Collected data
[Start of Attachment]

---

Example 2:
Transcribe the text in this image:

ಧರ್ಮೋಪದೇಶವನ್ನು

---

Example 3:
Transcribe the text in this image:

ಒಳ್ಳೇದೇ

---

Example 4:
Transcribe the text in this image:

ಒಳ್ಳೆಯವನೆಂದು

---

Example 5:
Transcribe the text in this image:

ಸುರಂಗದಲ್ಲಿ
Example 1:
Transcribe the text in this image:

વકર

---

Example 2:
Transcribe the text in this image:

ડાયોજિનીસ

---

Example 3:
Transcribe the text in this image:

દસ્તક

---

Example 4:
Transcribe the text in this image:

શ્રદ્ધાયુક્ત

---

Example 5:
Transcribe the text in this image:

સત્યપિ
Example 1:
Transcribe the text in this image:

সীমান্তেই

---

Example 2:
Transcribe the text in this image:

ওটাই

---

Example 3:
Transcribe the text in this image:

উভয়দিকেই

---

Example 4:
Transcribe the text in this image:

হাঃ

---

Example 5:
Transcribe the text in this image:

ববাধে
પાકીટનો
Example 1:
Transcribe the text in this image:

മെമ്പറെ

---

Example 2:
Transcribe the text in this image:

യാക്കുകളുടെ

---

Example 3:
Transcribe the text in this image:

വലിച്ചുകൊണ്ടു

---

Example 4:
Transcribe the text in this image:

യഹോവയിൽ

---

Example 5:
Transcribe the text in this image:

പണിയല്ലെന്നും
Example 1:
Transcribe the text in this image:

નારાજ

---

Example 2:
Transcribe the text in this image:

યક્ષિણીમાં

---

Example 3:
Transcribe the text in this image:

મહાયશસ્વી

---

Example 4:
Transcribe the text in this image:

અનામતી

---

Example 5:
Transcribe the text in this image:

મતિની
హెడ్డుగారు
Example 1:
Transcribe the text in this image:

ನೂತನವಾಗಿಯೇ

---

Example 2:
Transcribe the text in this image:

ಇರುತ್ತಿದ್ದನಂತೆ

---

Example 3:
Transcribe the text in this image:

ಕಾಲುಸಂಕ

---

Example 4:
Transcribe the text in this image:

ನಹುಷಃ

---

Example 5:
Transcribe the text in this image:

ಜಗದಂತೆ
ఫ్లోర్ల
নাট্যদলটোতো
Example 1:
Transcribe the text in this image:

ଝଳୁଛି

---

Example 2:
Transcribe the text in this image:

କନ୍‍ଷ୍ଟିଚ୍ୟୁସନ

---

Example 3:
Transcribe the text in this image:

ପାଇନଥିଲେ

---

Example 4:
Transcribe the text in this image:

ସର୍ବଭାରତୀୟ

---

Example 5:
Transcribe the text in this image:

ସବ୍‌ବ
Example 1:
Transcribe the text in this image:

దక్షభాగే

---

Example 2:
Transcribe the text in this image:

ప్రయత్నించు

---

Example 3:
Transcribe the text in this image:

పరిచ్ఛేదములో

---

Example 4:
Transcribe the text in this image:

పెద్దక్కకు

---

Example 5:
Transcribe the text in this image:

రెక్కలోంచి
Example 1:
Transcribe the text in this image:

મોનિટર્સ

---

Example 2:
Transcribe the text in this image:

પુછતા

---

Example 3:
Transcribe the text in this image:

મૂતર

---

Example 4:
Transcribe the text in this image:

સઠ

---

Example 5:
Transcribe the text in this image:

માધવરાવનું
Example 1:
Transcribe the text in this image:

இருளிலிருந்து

[End of Attachment]

**YOUR ASSIGNMENT:**
The records above must be output exactly, in full.

**ANSWER BELOW:**
---

Example 2:
Transcribe the text in this image:

ಧರ್ಮೋಪದೇಶವನ್ನು

---

Example 3:
Transcribe the text in this image:

ಒಳ್ಳೇದೇ

---

Example 4:
Transcribe the text in this image:

ಒಳ್ಳೆಯವನೆಂದು

---

Example 5:
Transcribe the text in this image:

ಸುರಂಗದಲ್ಲಿ
Example 1:
Transcribe the text in this image:

વકર

---

Example 2:
Transcribe the text in this image:

ડાયોજિનીસ

---

Example 3:
Transcribe the text in this image:

દસ્તક

---

Example 4:
Transcribe the text in this image:

શ્રદ્ધાયુક્ત

---

Example 5:
Transcribe the text in this image:

સત્યપિ
Example 1:
Transcribe the text in this image:

সীমান্তেই

---

Example 2:
Transcribe the text in this image:

ওটাই

---

Example 3:
Transcribe the text in this image:

উভয়দিকেই

---

Example 4:
Transcribe the text in this image:

হাঃ

---

Example 5:
Transcribe the text in this image:

ববাধে
પાકીટનો
Example 1:
Transcribe the text in this image:

മെമ്പറെ

---

Example 2:
Transcribe the text in this image:

യാക്കുകളുടെ

---

Example 3:
Transcribe the text in this image:

വലിച്ചുകൊണ്ടു

---

Example 4:
Transcribe the text in this image:

യഹോവയിൽ

---

Example 5:
Transcribe the text in this image:

പണിയല്ലെന്നും
Example 1:
Transcribe the text in this image:

નારાજ

---

Example 2:
Transcribe the text in this image:

યક્ષિણીમાં

---

Example 3:
Transcribe the text in this image:

મહાયશસ્વી

---

Example 4:
Transcribe the text in this image:

અનામતી

---

Example 5:
Transcribe the text in this image:

મતિની
హెడ్డుగారు
Example 1:
Transcribe the text in this image:

ನೂತನವಾಗಿಯೇ

---

Example 2:
Transcribe the text in this image:

ಇರುತ್ತಿದ್ದನಂತೆ

---

Example 3:
Transcribe the text in this image:

ಕಾಲುಸಂಕ

---

Example 4:
Transcribe the text in this image:

ನಹುಷಃ

---

Example 5:
Transcribe the text in this image:

ಜಗದಂತೆ
ఫ్లోర్ల
নাট্যদলটোতো
Example 1:
Transcribe the text in this image:

ଝଳୁଛି

---

Example 2:
Transcribe the text in this image:

କନ୍‍ଷ୍ଟିଚ୍ୟୁସନ

---

Example 3:
Transcribe the text in this image:

ପାଇନଥିଲେ

---

Example 4:
Transcribe the text in this image:

ସର୍ବଭାରତୀୟ

---

Example 5:
Transcribe the text in this image:

ସବ୍‌ବ
Example 1:
Transcribe the text in this image:

దక్షభాగే

---

Example 2:
Transcribe the text in this image:

ప్రయత్నించు

---

Example 3:
Transcribe the text in this image:

పరిచ్ఛేదములో

---

Example 4:
Transcribe the text in this image:

పెద్దక్కకు

---

Example 5:
Transcribe the text in this image:

రెక్కలోంచి
Example 1:
Transcribe the text in this image:

મોનિટર્સ

---

Example 2:
Transcribe the text in this image:

પુછતા

---

Example 3:
Transcribe the text in this image:

મૂતર

---

Example 4:
Transcribe the text in this image:

સઠ

---

Example 5:
Transcribe the text in this image:

માધવરાવનું
Example 1:
Transcribe the text in this image:

இருளிலிருந்து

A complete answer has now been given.